Rudy recently made the following comment:
"This would be an astounding, staggering tax increase," Mr. Giuliani told reporters yesterday after a visit to a restaurant on the edge of California's Silicon Valley. "She wants to go back to the 1990s. ... It would hurt our economy. It would hurt this area dramatically. That kind of tax increase would see a decline in your venture capital. It would see a decline in your ability to focus on new technology."
It shows a complete ignorance of what actually happened in the 1990s, which was one of the best economic periods we will see in out lifetime.
So let's take a stroll down memory lane, shall we?
The National Bureau of Economic Research dated the 1990s cycle from March 1991 to March 2001 a full 10 years of solid economic prosperity.
According to the Bureau of Economy Analysis, the median quarterly increase in GDP was 3.3%.
According to the Bureau of Labor Statistics, total seasonally adjusted nonfarm employment increased by 23,962,000.
The unemployment rate hit a low point of 3.9% late in the cycle in 2000. Here's a chart.

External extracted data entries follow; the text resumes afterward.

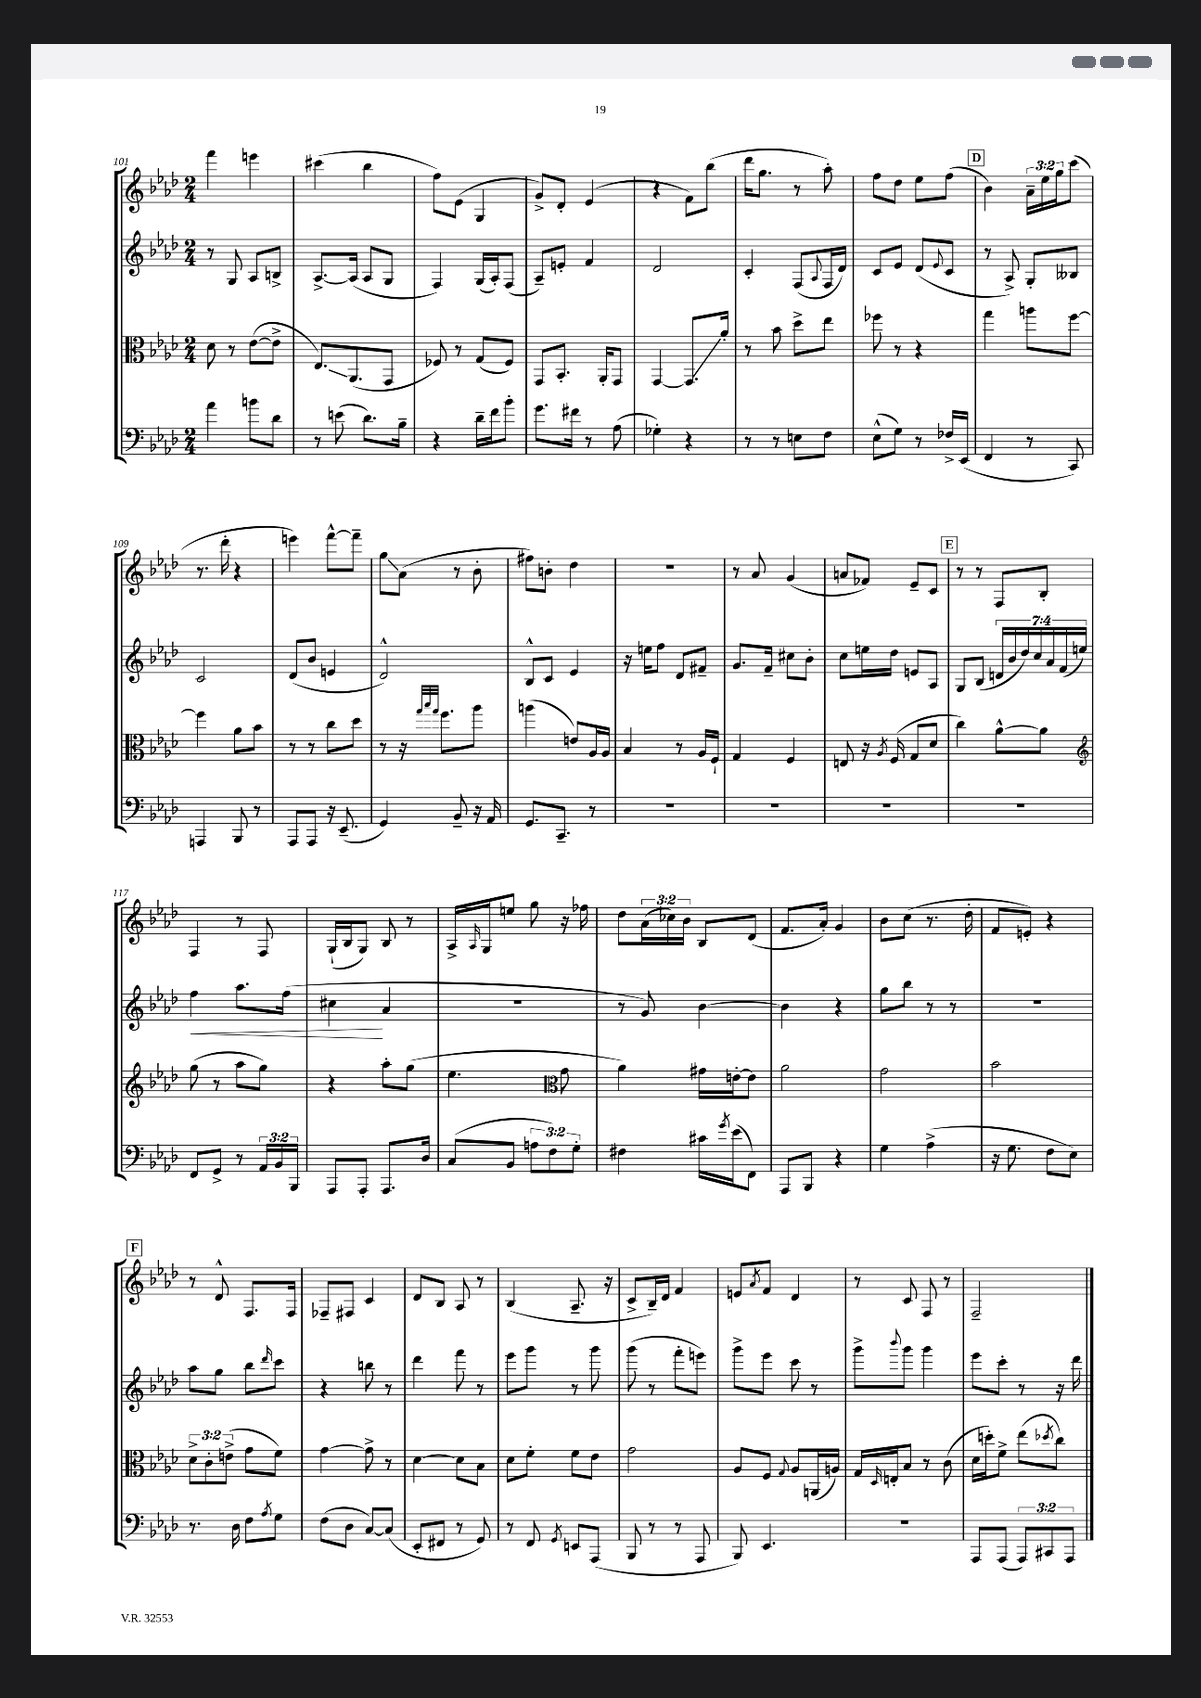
<<
\new StaffGroup <<
\new Staff = "s0" {
    \clef treble \key aes \major \numericTimeSignature \time 2/4 \override Staff.TupletNumber.text = #tuplet-number::calc-fraction-text
    f'''4 e'''4 |
    cis'''4( bes''4 |
    f''8) ees'8( g4 |
    g'8->) des'8-. ees'4( |
    r4 f'8) bes''8( |
    des'''16 g''8. r8 aes''8-.) |
    f''8 des''8 ees''8 f''8( |
    \mark \markup { \box "D" } bes'4) \tuplet 3/2 { aes'16-- ees''16 g''16 } c'''8( |
    r8. des'''16-. r4 |
    e'''4) f'''8~-^ f'''8-- |
    g''8\glissando aes'8( r8 bes'8-. |
    fis''8) b'8-. des''4 |
    R2 |
    r8 aes'8 g'4( |
    a'8 fes'8) ees'8-- c'8 |
    \mark \markup { \box "E" } r8 r8 f8 bes8-. |
    f4 r8 f8 |
    g16-!( bes16 g8) bes8 r8 |
    aes16-> \grace { aes16 } g16 e''8 g''8 r16 fes''16 |
    des''8 \tuplet 3/2 { aes'16( ces''16) bes'16 } bes8 des'8( |
    f'8. aes'16-.) g'4 |
    bes'8 c''8( r8. des''16-. |
    f'8 e'8-.) r4 |
    \mark \markup { \box "F" } r8 des'8-^ f8. f16 |
    fes8-- fis8 c'4 |
    des'8 bes8 aes8 r8 |
    bes4( aes8.-- r16 |
    c'8-> bes16--) des'16 f'4 |
    e'8 \acciaccatura { aes'8 } f'8 des'4 |
    r8 c'8 f8 r8 |
    f2-- \bar "|." |
}
\new Staff = "s1" {
    \clef treble \key aes \major \numericTimeSignature \time 2/4 \override Staff.TupletNumber.text = #tuplet-number::calc-fraction-text
    r8 g8 aes8 b8-> |
    aes8.~-> aes16( aes8 g8 |
    f4) g16( aes16-.) f8( |
    aes8--) e'8-. f'4 |
    des'2 |
    c'4-. f8( \appoggiatura { aes8 } f16 des'16) |
    c'8 ees'8 des'8( \appoggiatura { ees'8 } c'8 |
    \mark \markup { \box "D" } r8 aes8->) g8-. beses8 |
    c'2 |
    des'8( bes'8 e'4 |
    des'2-^) |
    bes8-^ c'8 ees'4 |
    r16 e''16 f''8 des'8 fis'8-- |
    g'8. f'16-- cis''8 bes'8-. |
    c''8 e''16 des''16 e'8 aes8 |
    \mark \markup { \box "E" } g8 bes8( \tuplet 7/4 { d'16 bes'16 des''16) c''16 aes'16 f'16( e''16) } |
    f''4\< aes''8. f''16( |
    cis''4\! aes'4 |
    R2 |
    r8 g'8) bes'4~ |
    bes'4 r4 |
    g''8 bes''8 r8 r8 |
    r2 |
    \mark \markup { \box "F" } aes''8 g''8 bes''8 \grace { des'''16 } c'''8 |
    r4 b''8 r8 |
    des'''4 f'''8 r8 |
    ees'''8 g'''8 r8 g'''8 |
    g'''8( r8 f'''8-. e'''8) |
    g'''8-> ees'''8 c'''8 r8 |
    g'''8-> \appoggiatura { bes'''8 } g'''8 g'''4 |
    ees'''8 c'''8-. r8 r16 des'''16 \bar "|." |
}
\new Staff = "s2" {
    \clef alto \key aes \major \numericTimeSignature \time 2/4 \override Staff.TupletNumber.text = #tuplet-number::calc-fraction-text
    des'8 r8 ees'8~( ees'8-> |
    ees8.\glissando) aes,8.( g,8 |
    fes8) r8 g8( fes8) |
    g,8 bes,8.-. aes,16-. g,8 |
    g,4~ g,8.\glissando aes'16-. |
    r8 bes'8 des''8-> ees''8 |
    fes''8 r8 r4 |
    \mark \markup { \box "D" } g''4 a''8 f''8~ |
    f''4 aes'8 bes'8 |
    r8 r8 c''8 des''8 |
    r8 r16 \grace { g''32 bes''32 g''32 } f''8. aes''8 |
    a''4( e'8) aes16 aes16 |
    bes4 r8 aes16 f16-! |
    g4 f4 |
    e8 r16 \acciaccatura { aes8 } f16( g8 des'8 |
    \mark \markup { \box "E" } c''4) aes'8~-^ aes'8 |
    \clef treble g''8( r8 aes''8 g''8) |
    r4 aes''8-. g''8( |
    ees''4. \clef alto g'8 |
    aes'4) gis'16 e'16~-. e'8 |
    aes'2 |
    g'2 |
    bes'2 |
    \mark \markup { \box "F" } \tuplet 3/2 { des'8-> c'8-. e'8->( } g'8 f'8) |
    g'4~ g'8-> r8 |
    des'4~ des'8 bes8 |
    des'8 f'8-. f'8 ees'8 |
    g'2 |
    aes8 f8 \appoggiatura { g8 } aes8 a,16( a16) |
    g16 \grace { des16 } e16-. bes8 r8 c'8( |
    des'16 d''16-.) f'8-> ees''8( \acciaccatura { des''8 } c''8) \bar "|." |
}
\new Staff = "s3" {
    \clef bass \key aes \major \numericTimeSignature \time 2/4 \override Staff.TupletNumber.text = #tuplet-number::calc-fraction-text
    aes'4 b'8 des'8 |
    r8 e'8( des'8.) bes16-- |
    r4 des'16-- f'16 bes'8-. |
    g'8. fis'16 r8 aes8( |
    ges4-.) r4 |
    r8 r8 e8 f8 |
    ees8-^( g8) r8 fes16-> ees,16( |
    \mark \markup { \box "D" } f,4 r8 c,8) |
    a,,4 bes,,8 r8 |
    aes,,8 aes,,8 r16 ees,8.--( |
    g,4) bes,8-- r16 aes,16 |
    g,8. c,8.-- r8 |
    R2 |
    R2 |
    R2 |
    \mark \markup { \box "E" } R2 |
    f,8 g,8-> r8 \tuplet 3/2 { aes,16 bes,16 bes,,16 } |
    aes,,8 aes,,8-. aes,,8. des16 |
    c8( bes,8 \tuplet 3/2 { a8 f8) g8-. } |
    fis4 cis'16 \acciaccatura { g'8 } ees'16( f,8) |
    aes,,8 bes,,8 r4 |
    g4 aes4->( |
    r16 g8. f8 ees8) |
    \mark \markup { \box "F" } r8. des16 f8 \acciaccatura { aes8 } g8 |
    f8( des8 c8~) c8( |
    ees,8-. fis,8 r8 g,8) |
    r8 f,8 \acciaccatura { g,8 } e,8 aes,,8( |
    bes,,8 r8 r8 aes,,8 |
    bes,,8) ees,4. |
    R2 |
    aes,,8 aes,,8( \tuplet 3/2 { aes,,8) cis,8 aes,,8 } \bar "|." |
}
>>
>>
\layout { \context { \Score currentBarNumber = #101 } }
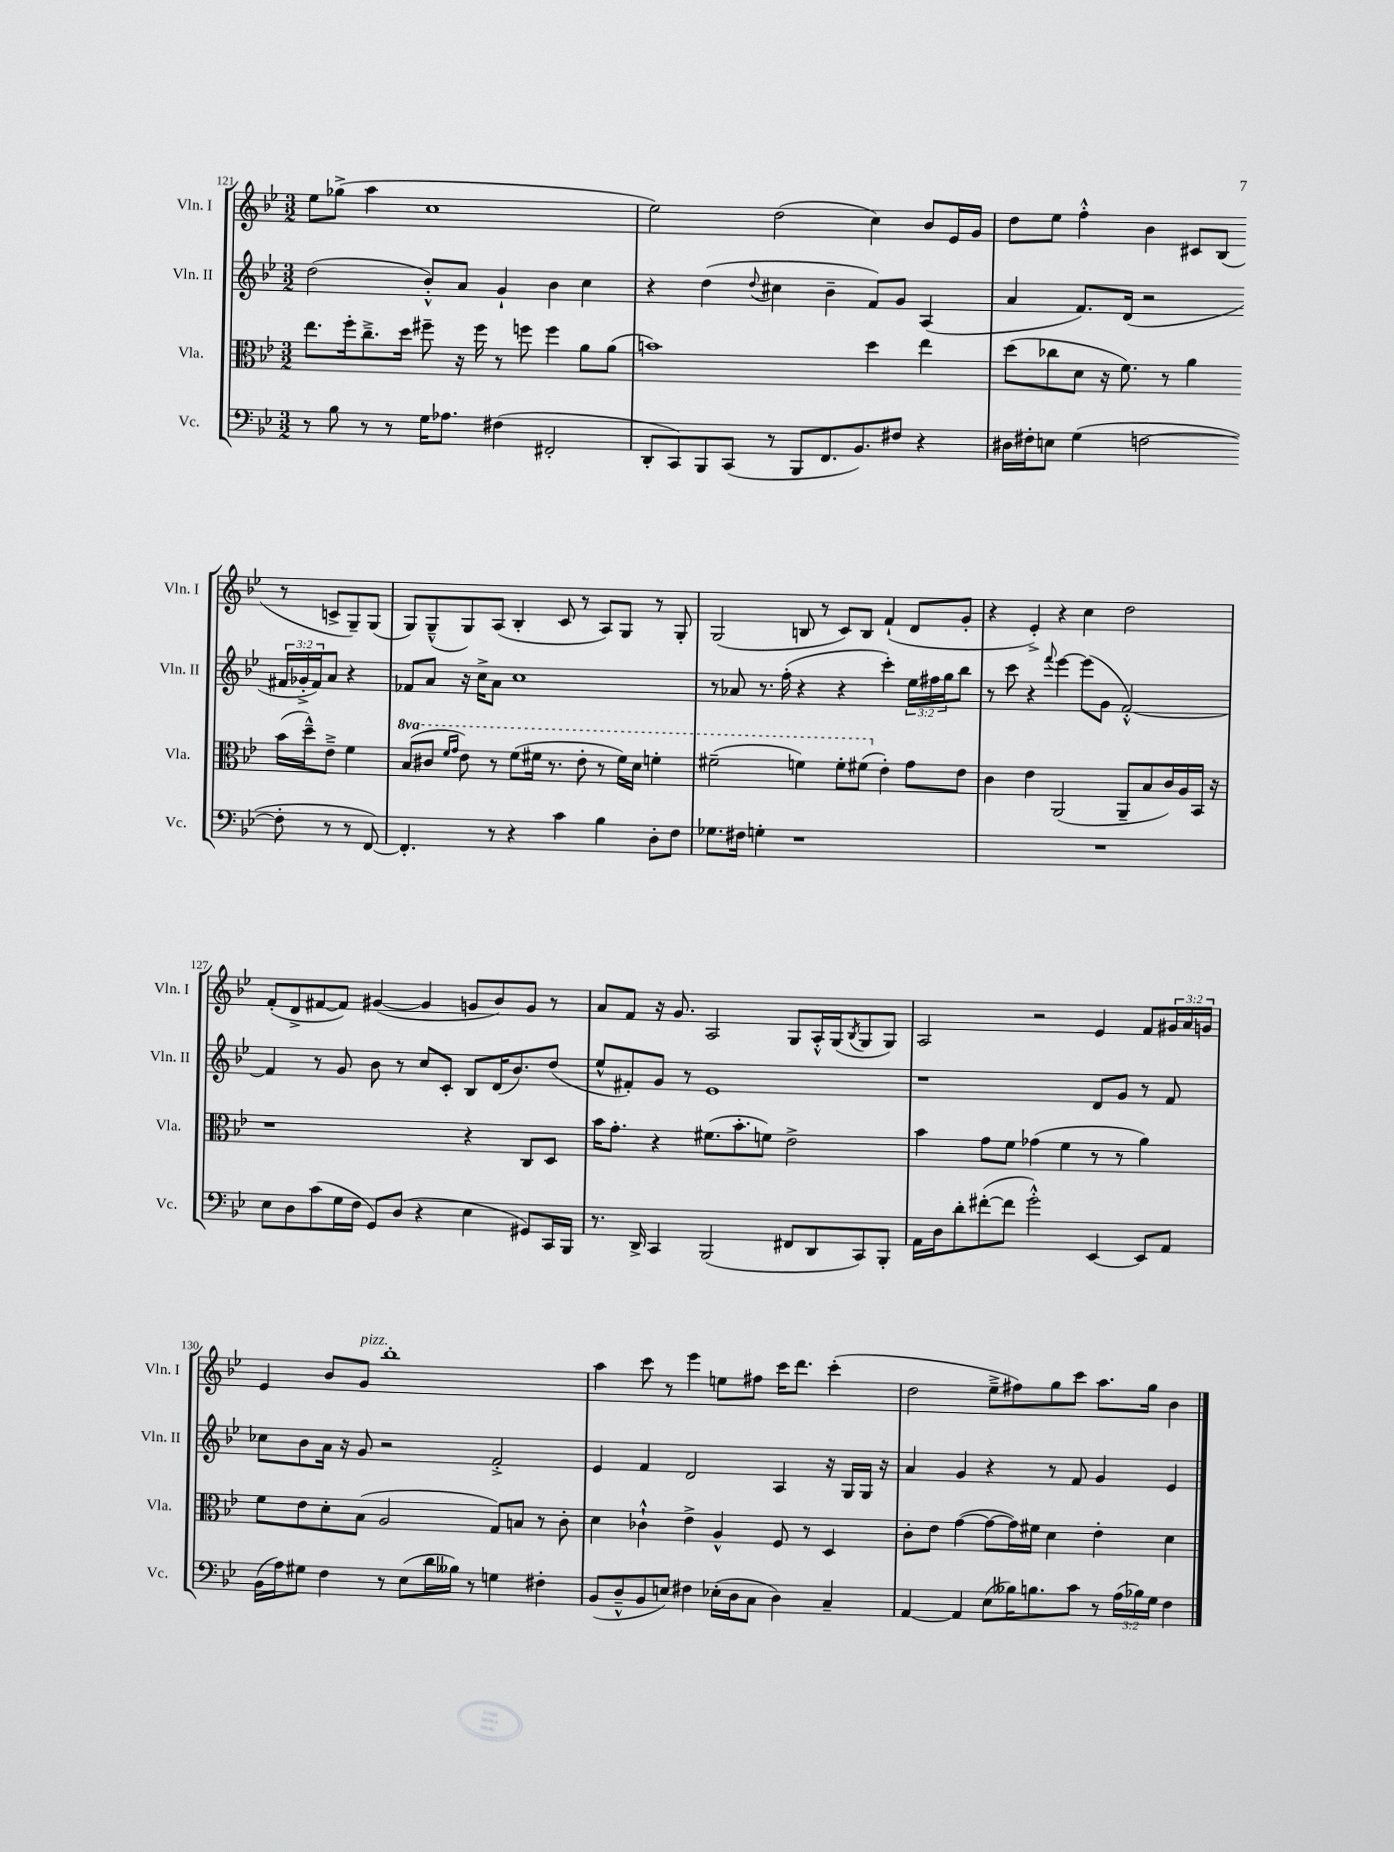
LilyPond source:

<<
\new StaffGroup <<
\new Staff = "s0" \with { instrumentName = "Vln. I" shortInstrumentName = "Vln. I" } {
    \clef treble \key bes \major \numericTimeSignature \time 3/2 \override Staff.TupletNumber.text = #tuplet-number::calc-fraction-text
    ees''8 ges''8->( a''4 c''1 |
    ees''2) d''2( c''4) bes'8 ees'16 g'16 |
    d''8 ees''8 f''4-.-^ bes'4 cis'8 bes8( r8 c'8-> g8--) g8( |
    g8) g8---^( g8) a8( bes4-. c'8 r8 a8) g8 r8 g8-. |
    g2( b8 r8 c'8) b8 f'4-!( d'8 g'8-. |
    r4 ees'4-.->) r4 c''4 d''2 |
    f'8-.( d'8-> fis'8~ fis'8) gis'4~( gis'4 g'8 bes'8) g'8 r8 |
    a'8 f'8 r16 g'8. a2 g8 a16-.-^ g16( \acciaccatura { bes8 } g8 g8) |
    a2 r2 ees'4 f'8 \tuplet 3/2 { gis'16 a'16 g'16 } |
    ees'4 bes'8 g'8^\markup { \italic "pizz." } bes''1-. |
    a''4 c'''8 r8 ees'''4 e''8 fis''8 c'''16 d'''8. c'''4-.( |
    d''2 ees''8---> fis''8) g''8 c'''8 a''8. g''16 bes'4 \bar "|." |
}
\new Staff = "s1" \with { instrumentName = "Vln. II" shortInstrumentName = "Vln. II" } {
    \clef treble \key bes \major \numericTimeSignature \time 3/2 \override Staff.TupletNumber.text = #tuplet-number::calc-fraction-text
    d''2( bes'8-.-^) a'8 g'4-! bes'4 c''4 |
    r4 d''4( \appoggiatura { d''8 } cis''4 bes'4-- f'8) g'8 a4( |
    a'4 f'8.) d'16( r2 \tuplet 3/2 { fis'16 ges'16-.-> fis'16) } a'8 r4 |
    fes'8 a'8 r16 c''16-> a'8 c''1 |
    r8 aes'8 r8. f''16-.( r4 r4 c'''4-.) \tuplet 3/2 { ees''16 fis''16 g''16 } bes''8 |
    r8 c'''8 r4 \appoggiatura { f'''8 } ees'''4~ ees'''8( g'8 f'2~-.-^) |
    f'4 r8 g'8 bes'8 r8 c''8 c'8-. bes8 d'16( bes'8.) d''8( |
    ees''8-^ fis'8-.) g'8 r8 ees'1 |
    r1 d'8 g'8 r8 f'8 |
    ces''8 bes'8 a'16 r16 g'8 r2 f'2-.-> |
    ees'4 f'4 d'2 a4 r16 g16 g16 r16 |
    a'4 g'4 r4 r8 f'8 g'4 ees'4 \bar "|." |
}
\new Staff = "s2" \with { instrumentName = "Vla." shortInstrumentName = "Vla." } {
    \clef alto \key bes \major \numericTimeSignature \time 3/2 \set Staff.ottavationMarkups = #ottavation-simple-ordinals
    ees''8. f''16-. c''8.---> d''16 fis''8-- r16 fis''16 r8 f''8 f''4 a'8 a'8( |
    b'1) d''4 ees''4 |
    d''8( ces''8 d'8 r16 f'8.) r8 a'4 bes'16( d''16---^) ees'8---> f'4 |
    \ottava #1 bes'8( cis''8 \grace { f''16 g''16 } ees''8) r8 f''8( fis''16 r8. ees''8-. r8 fis''16) d''16 f''4-. |
    fis''2--( f''4) f''8-. fis''8( \ottava #0 ees'4-.) g'8 ees'8 |
    c'4 ees'4 a,2( a,8-- bes8 c'16) a16 bes,16 r16 |
    r1 r4 c8 d8 |
    bes'16 g'8.-. r4 fis'8.( bes'8.-. f'8) ees'2-> |
    bes'4 g'8 f'8 ges'4( f'4 r8 r8 a'4) |
    f'8 ees'8 d'8-. bes8( a2 g8) b8 r8 c'8-. |
    d'4 ces'4-!-^ ees'4-> a4-^ f8 r8 d4 |
    c'8-. ees'8 g'4~( g'8~ g'16) fis'16 d'4 ees'4-. d'4 \bar "|." |
}
\new Staff = "s3" \with { instrumentName = "Vc." shortInstrumentName = "Vc." } {
    \clef bass \key bes \major \numericTimeSignature \time 3/2 \override Staff.TupletNumber.text = #tuplet-number::calc-fraction-text
    r8 bes8 r8 r8 g16 aes8. fis4( fis,2-. |
    d,8-. c,8) bes,,8 c,8( r8 bes,,8 f,8. bes,8.) fis8 r4 |
    dis16 fis16-. e8 g4( f2~ f8-. r8 r8 f,8~) |
    f,4.-. r8 r4 c'4 bes4 d8-. f8 |
    ges8. fis16 g4-. r1 |
    R1. |
    ees8 d8 c'8( g16 f16 g,8) d8( r4 ees4 gis,8) c,16 bes,,16 |
    r8. d,16-> c,4 bes,,2( fis,8 d,8 c,8) bes,,8-. |
    a,16 d16 d'8-. fis'8~-.( fis'8 g'2-.-^) ees,4~ ees,8 a,8 |
    bes,16( a16) gis8 f4 r8 ees8( d'16 beses16) r8 g4 fis4-. |
    bes,8( d8---^ bes,8 e8) fis4 ees16-.( d16 c8 d4) c4-- |
    a,4~ a,4 ees8( beses16) b8. c'8 r8 \tuplet 3/2 { a16( bes16) g16 } f4 \bar "|." |
}
>>
>>
\layout { \context { \Score currentBarNumber = #121 } }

Notice it decreased continually.
People were also making a lot more money -- at least according to the Federal Reserve's Survey of Consumer Finances:
From the 1998 Survey
In the 1998 survey, inflation-adjusted mean and median family incomes continued the upward trend between the 1992 and 1995 surveys; they also surpassed the levels observed in the 1989 survey toward the end of the previous expansion....
From 1995 to 1998, the proportion of families with incomes of $50,000 or more rose from one-fifth to 33.8%, while the proportion with incomes below $10,000 fell about one-sixth to 12.6%.
And from the 2001 survey:
Between 1998 and 2001, inflation-adjusted family incomes rose notably faster than they did in the 1995-98 period. The median rose 9.6% percent (2.5 percent during the 1995-98 period) and the mean rose 17.4% (12.2 during the 1995-98 period).
Under Clinton, the median family income increased from 27,900 in 1992 to 32.7 thousand in 1995, 33,400 in 1998 and 39,900 in 2001. Over the same period inflation increased 28%, making the total inflation adjusted gain 15%. Average income increased from $44,000 in 1992, to $47,500 in 1995, to $53,100 in 1998 to $68,000 in 2001 for an inflation adjusted increase of 23%.
And government debt as a percentage of GDP decreased -- something the Republicans haven't done in forever.
And Clinton raised taxes in 1993 on upper level incomes. And it didnt' kill growth at all.
SO Rudy -- please shut-up about the 1990s economy, OK?